Yesterday the Personal Investment Authority published detailed proposals that would bring these equity investments into line with the disclosure regime due to be imposed on life insurance-based savings products from 1 January.

The key features document would have to be handed over to investors before any transaction is completed. It is designed so that comparisons can be made with life insurance-based investments.

But the Association of Unit Trusts and Investment Companies said it was important that the similar disclosure regulations should not mislead investors into thinking that unit trusts and long-term life products are similar.

Philip Warland, director-general of the association, said unit trusts were most often sold where direct investment in shares, rather than life products, was the direct competitor.
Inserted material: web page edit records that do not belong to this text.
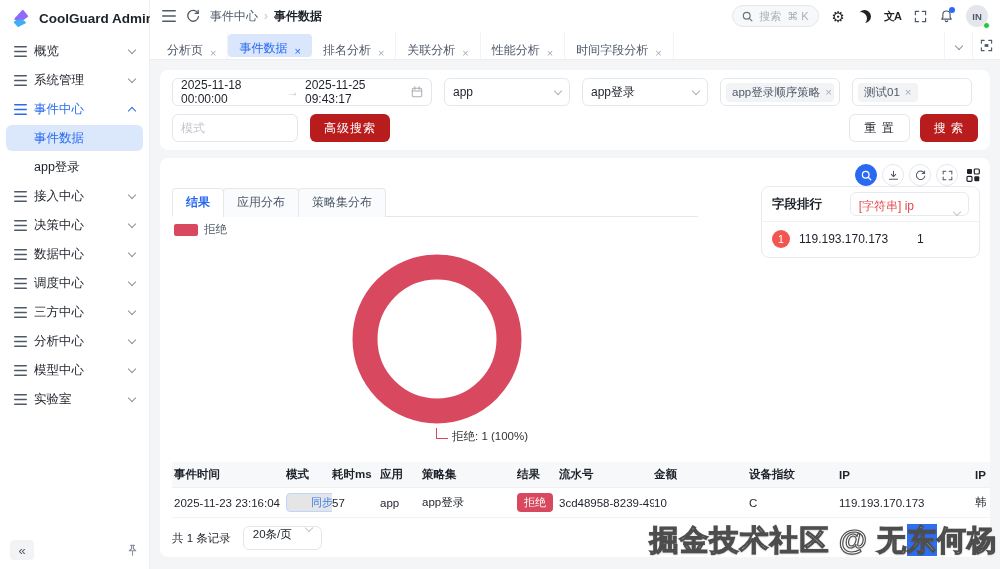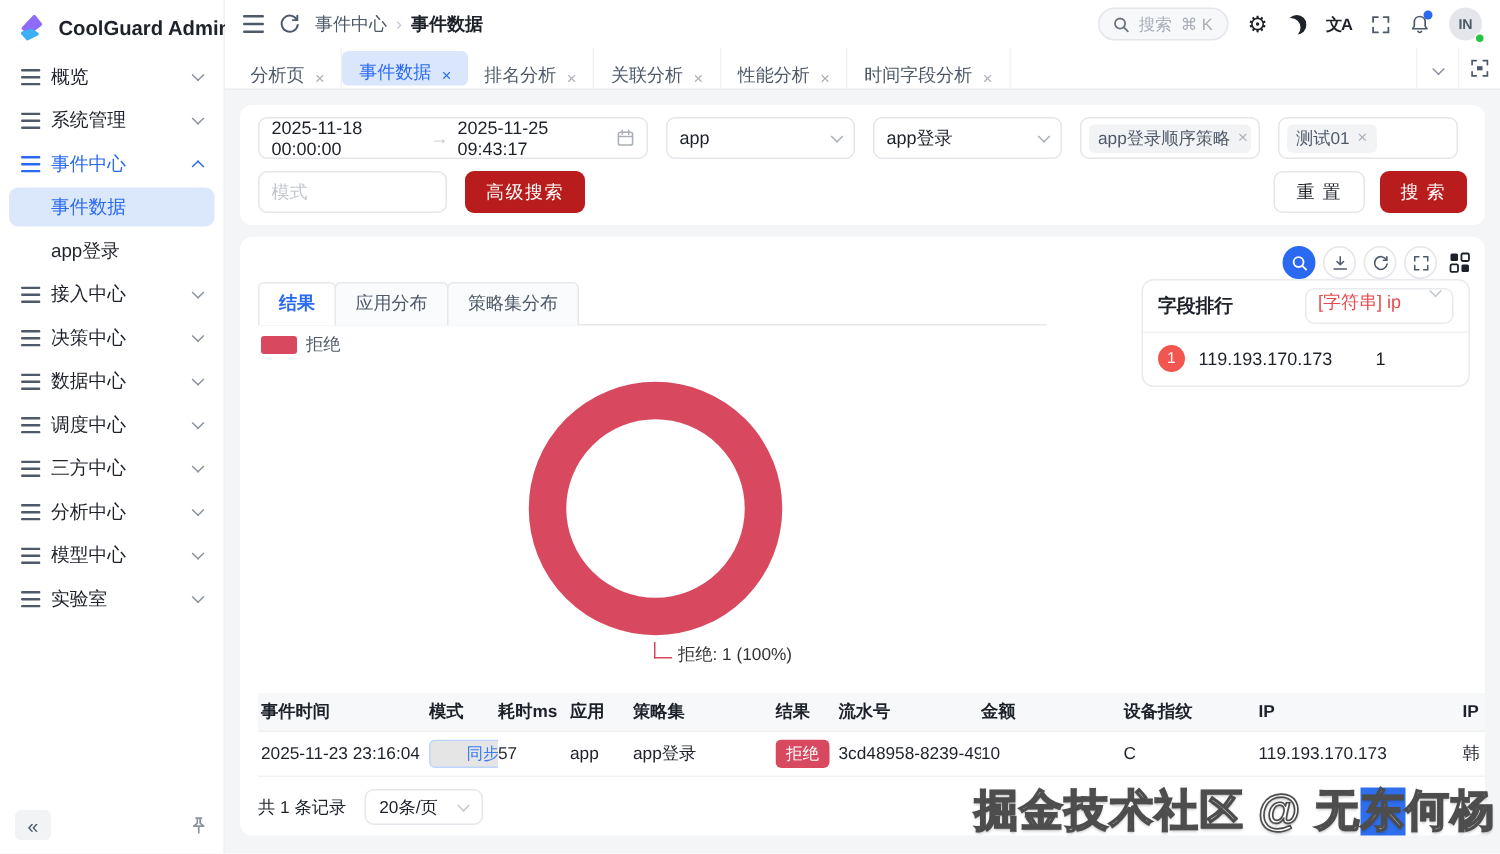--- a/index.html
+++ b/index.html
@@ -96,7 +96,7 @@
   .ranking{position:absolute;top:28px;right:10px;width:219px;border:1px solid #e8eaed;border-radius:8px;background:#fff}
   .rk-head{display:flex;align-items:center;justify-content:space-between;padding:5px 10px;border-bottom:1px solid #f0f1f3}
   .rk-title{font-size:12.5px;font-weight:600;color:#1d2129}
-  .rk-sel{height:24px;border:1px solid #e8eaed;border-radius:6px;display:flex;align-items:flex-start;gap:20px;padding:0 8px;font-size:12px;color:#e5484d;cursor:pointer}
+  .rk-sel{height:24px;border:1px solid #e8eaed;border-radius:6px;display:flex;align-items:flex-end;gap:40px;padding:0 8px;font-size:12px;color:#e5484d;cursor:pointer}
   .rk-sel .cv{width:6px;height:6px;border-right:1.2px solid #c2c7d0;border-bottom:1.2px solid #c2c7d0;transform:rotate(45deg);margin-top:-2px}
   .rk-item{display:flex;align-items:center;padding:8px 10px 9px}
   .rk-badge{width:18px;height:18px;border-radius:50%;background:#f25650;color:#fff;font-size:10.5px;display:flex;align-items:center;justify-content:center;flex-shrink:0}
'Assuming an equal holding period and equal performance, the features needing clear disclosure in a long-term life product are likely to be high initial charges and commission: in a unit trust the dominant feature early on will be market volatility. The form of disclosure should reflect these differences,' he said.

The proposal from the PIA insists on sections setting out the investments aims, the investors' commitment such as the minimum investment or monthly sum for regular investment, and risk factors. It then suggests a series of questions and answers explaining how to make an investment, how to track its progress, switching, selling and tax.

The effect of charges is set out at one, three, five and 10 years for lump-sum investments showing the impact in cash terms if the investment does not grow at all and with 7.5 per cent growth.

For regular premium policies, such as a PEP taken out to repay a 25-year mortgage, the effect of charges would be set out for the individual investor and in this case would chart the effect up to 25 years.

Colin Hawtin, head of conduct of business policy, said none of the product providers had said that the new disclosure rules would inhibit sales.

Nick Nichols, of the PEP Managers Association, said the rules were long overdue and although some of the terminology was out- dated and needed tidying up, it was a marvellous opportunity for all companies to revamp their brochures.

Comments are invited by 26 October by the PIA, which hopes to impose the new rules on 1 January but will consider a transition period.